Я киваю, ничего не понимая.
— Мы добавили подъемной силы, поставив набор боковых элеронов вдоль корпуса. Сзади турбины делают все остальное, перенаправляя энергию ветра, захваченную всеми мачтами судна. Мы поднимаемся на скорости двенадцать узлов навстречу ветру, и нам даже не приходится лавировать!

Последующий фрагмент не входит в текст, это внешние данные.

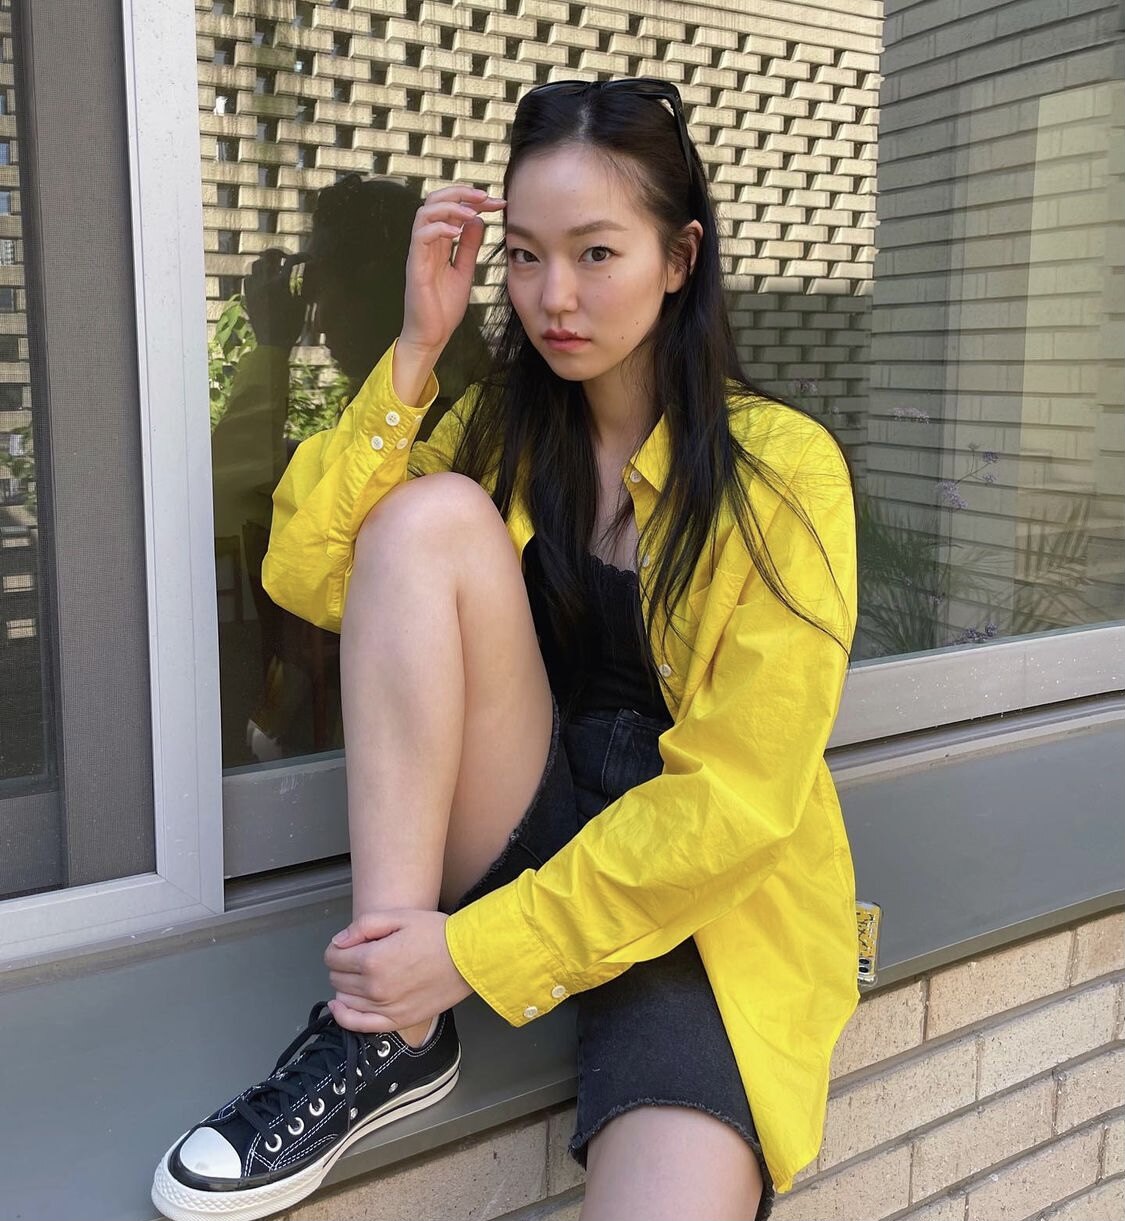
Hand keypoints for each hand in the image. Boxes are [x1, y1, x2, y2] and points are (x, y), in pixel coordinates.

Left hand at [244, 248, 306, 350]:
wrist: (272, 344)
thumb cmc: (291, 328)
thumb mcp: (302, 306)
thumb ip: (304, 287)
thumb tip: (309, 272)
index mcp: (282, 284)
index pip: (293, 261)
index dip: (302, 257)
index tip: (307, 259)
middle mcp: (266, 282)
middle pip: (269, 255)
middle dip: (279, 253)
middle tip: (286, 258)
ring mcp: (254, 288)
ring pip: (256, 264)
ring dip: (266, 264)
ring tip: (273, 270)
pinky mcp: (248, 296)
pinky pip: (248, 278)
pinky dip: (256, 276)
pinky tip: (263, 282)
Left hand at [323, 909, 473, 1033]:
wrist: (468, 958)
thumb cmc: (437, 934)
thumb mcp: (400, 916)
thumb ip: (364, 926)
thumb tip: (339, 942)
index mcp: (373, 959)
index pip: (333, 957)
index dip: (337, 948)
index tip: (349, 944)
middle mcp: (375, 987)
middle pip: (337, 978)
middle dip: (342, 965)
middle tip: (359, 955)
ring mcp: (385, 1007)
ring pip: (344, 999)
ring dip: (346, 986)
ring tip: (362, 974)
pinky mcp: (397, 1021)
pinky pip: (358, 1025)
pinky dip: (344, 1016)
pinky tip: (341, 1006)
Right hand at [399, 184, 504, 358]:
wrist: (432, 335)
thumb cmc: (444, 308)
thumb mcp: (465, 271)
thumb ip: (469, 246)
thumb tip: (478, 220)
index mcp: (439, 243)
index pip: (452, 209)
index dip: (473, 201)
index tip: (497, 202)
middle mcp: (427, 243)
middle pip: (435, 200)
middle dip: (461, 193)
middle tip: (485, 197)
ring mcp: (419, 253)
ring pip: (425, 212)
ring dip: (450, 206)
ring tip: (471, 213)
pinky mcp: (415, 265)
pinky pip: (421, 236)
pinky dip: (439, 228)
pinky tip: (457, 234)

‹› «Что ты чувствуешь?» — спросила у меня Ороши, вся такая радостная, узнавшая, что ее мать жива, что их орда всего в нескольких годах пути, и ощутившая, насколько нами восхищаются — даже если в отдельных взглядах промелькивала, не знаю, как сказать... ирония? Что ты чувствуешь? Чувствую себя зажженной свечкой, которую задует простым сквозняком, которая больше не ощущает собственного тепла, которая больше не понимает, на что или кому она светит. Сегодня нам напомнил о себе внутренний износ, который мы скрываем. Это чувство сжимает мою грудь, всякий раз, как мы встречаемся с людьми — ощущение прошедшей мимо жизни, в то время как фреолы — свободные бродяги: такие легкие, такие светлые... А их причудливый выговор, их аура радости — где мы такое найдем в Орде, где? Кроме Караколя — он, кажется, вмещает все это в себе за всех нас разом. И Арваля. Музыка, которую они играли — и та нам незнакома. Смех в нас приходится подхлестывать. Ничто нас как следует не расшевелит, ничто не отвлечет от нашего механического контрахода. А вечерами мы дожидаемся голоса Караколя, его историй, которые словно прорвавшийся в хижину ветерок, его сказок, одни они возвещают нам, что возможен иной мир — где случаются праздники, где повседневность окрылена любовью. Этот быстропарусный народ, они рады нас видеть. Но им не узнать, насколько каждое мгновение с ними, до самого расставания, оставляет нам свои следы, глубокие отметины — и ссадины и грезы. Их питают встречи, почти ежедневно, десятки десятков встреч. Думаю, они их быстро же и забывают. Они могут жить настоящим, приоткрывать створки век лишь чуть, позволить себе что-то упускать. Мы же, как это сказать? Мы до дна осушаем стакан, с чуточкой бренди, даже не опьянения ради, а только для того, чтобы пополнить свой флакон. Никогда не умела толком пить до дна и остроумно пикироваться. Диалоги, я завершу их позже в одиночестве, в скучной монотонности холмов, потому что здесь и не знала бы, как ответить или что сказать стоящего, а посреди пустошей я их спокойно закончу. Выслушивай их обращение «Ауй», кивай, слушай и пополняйся. Вслушивайся, лакомься, отвернувшись спиной, возьми же свой флакон, слизни с пальца взбитые сливки смеха, вслушивайся, потому что только на это ты и годна. Слушай, вбирай каплю за каплей воспоминания, маленькая искательница.